* **Work to be completed**
Filter the data for "shoulder" and copy matching lines.

Supplied data Start Marker

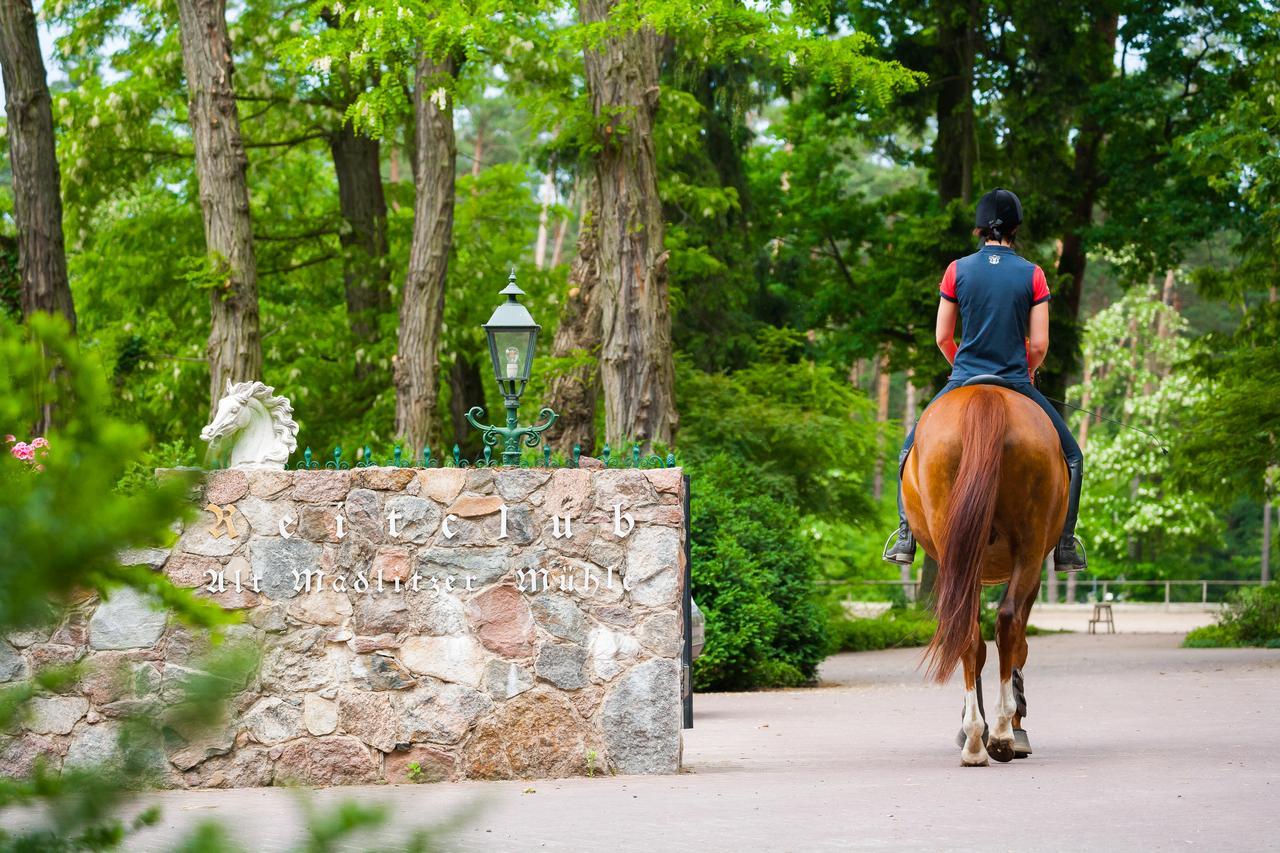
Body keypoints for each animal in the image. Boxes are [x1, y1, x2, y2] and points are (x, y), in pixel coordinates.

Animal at [901, 381, 1070, 758]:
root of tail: (986, 395)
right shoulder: (1032, 573)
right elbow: (1019, 644)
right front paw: (1014, 723)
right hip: (1029, 549)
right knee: (1007, 623)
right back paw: (1003, 731)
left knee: (968, 629)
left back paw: (977, 738)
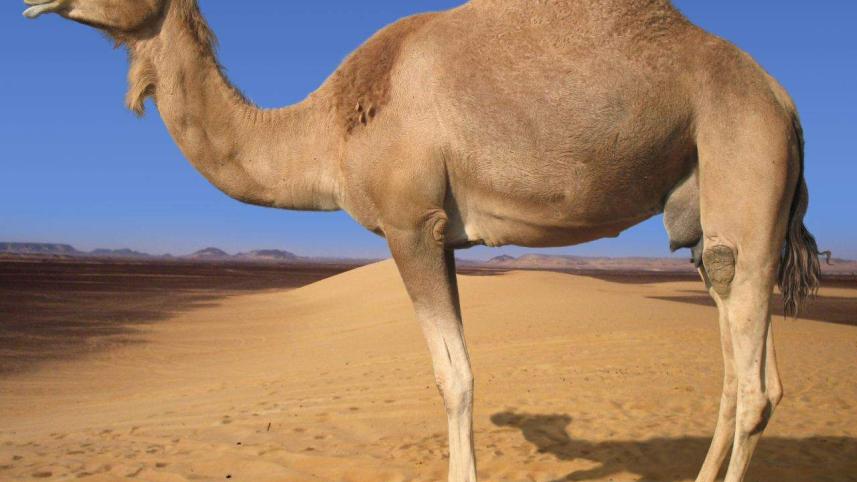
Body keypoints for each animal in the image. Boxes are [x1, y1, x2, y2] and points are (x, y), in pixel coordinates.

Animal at [23, 1, 821, 481]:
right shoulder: (444, 237)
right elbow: (457, 371)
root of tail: (784, 101)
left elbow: (453, 377)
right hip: (710, 210)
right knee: (736, 349)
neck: (325, 129)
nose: (31, 3)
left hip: (743, 154)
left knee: (755, 383)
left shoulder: (411, 224)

Supplied data End Marker

* **Exercise output**
right shoulder: (1032, 573)
right shoulder: (444, 237)
left shoulder: (411, 224)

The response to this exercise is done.